Pnumbral Raincoast & Dance Construction Company

Original Performance on February 27, 1975


Washington Project for the Arts  _ 1227 G Street NW  Washington, DC

(1975) Experimental Evening – Dance/Music Improvisation, Feb 27 & 28, Washington Project for the Arts, 1227 G Street NW, Washington, DC.

Pnumbral Raincoast  & Dance Construction Company
Dance and Music Event

Program

Listening Out Loud (See comments by John Driscoll, below)
Music by John Driscoll Steve Bloom, Phil Edelstein

Wild Song
Based on Coyote Song “a Navajo chant,” Julie Schwartz (Thursday only)

Homespun
Dance by John Bailey; Music by Julie Schwartz with John Driscoll, Steve Bloom, Dee Kohanna, Marlene Elbin

NOMESPUS (Friday, only)
Music by Julie Schwartz with Steve Bloom, John Driscoll, Dee Kohanna, Marlene Elbin

Intermission

GOT Light / White on Wings
Directed by John Bailey, Dance
Music by Steve Bloom, John Driscoll, Julie Schwartz, and Phil Edelstein
Dance by Brook Andrews, John Bailey, Betty Tittsworth, Maida Withers

DANCE and MUSIC 

PNUMBRAL RAINCOAST is a contemporary performance group.  The members are involved with various aspects of performance including technology, homemade instruments, improvisation, composition, and design for performance events.  The present members are John Driscoll, Julie Schwartz, Phil Edelstein, and Steve Bloom (1974).

DANCE CONSTRUCTION COMPANY is a group of Washington based dancers whose primary focus is the construction of events and performances for realization of a total work unique to each setting.  Improvisation and scripting, as well as choreography, are integrated by the group in their compositional structures.  The company also performs repertory works.  Maida Withers is the founder and director of the company.  The current members are Brook Andrews, John Bailey, Liz Lerman, JoAnn Sellars, Betty Tittsworth, and Maida Withers (1974).

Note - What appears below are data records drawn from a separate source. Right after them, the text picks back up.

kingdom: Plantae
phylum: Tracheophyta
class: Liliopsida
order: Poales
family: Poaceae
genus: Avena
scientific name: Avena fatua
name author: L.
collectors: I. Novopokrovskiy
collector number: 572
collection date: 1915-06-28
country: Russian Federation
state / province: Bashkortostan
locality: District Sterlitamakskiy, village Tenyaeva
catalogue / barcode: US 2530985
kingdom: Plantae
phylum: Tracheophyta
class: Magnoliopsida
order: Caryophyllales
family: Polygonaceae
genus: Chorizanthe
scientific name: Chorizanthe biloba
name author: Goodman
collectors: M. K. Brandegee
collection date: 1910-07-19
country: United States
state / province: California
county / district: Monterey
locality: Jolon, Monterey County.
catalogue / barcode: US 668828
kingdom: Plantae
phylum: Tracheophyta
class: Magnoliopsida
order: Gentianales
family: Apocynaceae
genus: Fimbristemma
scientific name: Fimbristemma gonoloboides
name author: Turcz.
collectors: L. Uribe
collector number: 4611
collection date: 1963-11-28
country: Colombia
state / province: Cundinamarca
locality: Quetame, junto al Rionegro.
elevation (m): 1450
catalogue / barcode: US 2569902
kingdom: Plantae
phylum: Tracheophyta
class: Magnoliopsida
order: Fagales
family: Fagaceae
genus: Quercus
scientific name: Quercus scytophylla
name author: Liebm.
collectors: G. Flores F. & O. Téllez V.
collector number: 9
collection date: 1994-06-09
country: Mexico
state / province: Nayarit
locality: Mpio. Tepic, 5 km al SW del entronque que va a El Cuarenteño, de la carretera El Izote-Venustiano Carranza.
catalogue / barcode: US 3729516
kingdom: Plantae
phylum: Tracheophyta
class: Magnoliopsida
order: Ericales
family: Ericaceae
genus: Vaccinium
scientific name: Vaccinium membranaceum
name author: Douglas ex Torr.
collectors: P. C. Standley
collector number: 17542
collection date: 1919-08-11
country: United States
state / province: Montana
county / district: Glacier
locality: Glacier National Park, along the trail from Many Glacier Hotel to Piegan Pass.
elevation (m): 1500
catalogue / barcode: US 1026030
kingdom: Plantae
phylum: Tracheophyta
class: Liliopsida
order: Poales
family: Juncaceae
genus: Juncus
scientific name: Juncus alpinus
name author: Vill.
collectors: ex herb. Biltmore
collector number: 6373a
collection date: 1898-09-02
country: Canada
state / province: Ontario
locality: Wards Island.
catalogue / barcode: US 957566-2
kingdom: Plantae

Comments below by John Driscoll:
LISTENING OUT LOUD
(1974) is composed by John Driscoll for performance with the members of Pnumbral Raincoast.  It utilizes an ensemble with parts for live electronics, rip saw, crosscut saw, microphone goosenecks, tape, and voice.  The electronics control the volume and pitch of previously recorded saw material, which is simultaneously mixed back in with the live sound of the saws and goosenecks.  The saws not only produce tones in the space, but also serve as a source of control signals for use with the electronics.  The saws not only produce tones in the space, but also serve as a source of control signals for use with the electronics.  The saws are bowed in order to produce various glissandi, sustained pitches,, and tone bursts.  These are complimented by a choral effect produced by the tape and electronics.
Due to the phase shift of the pitches played on the saws, being mixed with the sound of the goosenecks, there are moments in the piece where the listener loses his or her sense of the location of the pitches.  This sonic effect is heightened by a resonant space, to the point where the reverberation of the space becomes an integral part of “Listening Out Loud.”  This work also has versions for solo and duet performance.

BOG WORKS (1975) is a solo live electronic work, composed and performed by John Driscoll.  The piece uses a number of specially constructed resonant loudspeakers, four conventional loudspeakers, and a number of custom made electronic modules, built for this piece. The sculptural loudspeakers are made from fiber tubes, a curved plastic tube, a long rectangular mahogany box, and a large diameter shallow stainless steel dish.  All these loudspeakers are activated by a large variety of audio drivers.
Since each of these speakers only pass a narrow band of pitches, due to their construction, the sound is distributed into different speakers depending upon the pitch of the signal.  This particular characteristic makes it possible for sounds to be moved rapidly around the space with a minimum of manual manipulation.  “Bod Works” is based on one tape recording of frogs, which has been acoustically and electronically transformed;  in order to develop other generations of source material.  These tapes are played on digital speed controlled cassette machines, which change speed in relation to the amplitude or frequency of their own signal.  These signals are then taken and fed simultaneously into both the resonant and conventional loudspeakers.  The result of this is a dense, rapidly changing, sonic environment about forty minutes long.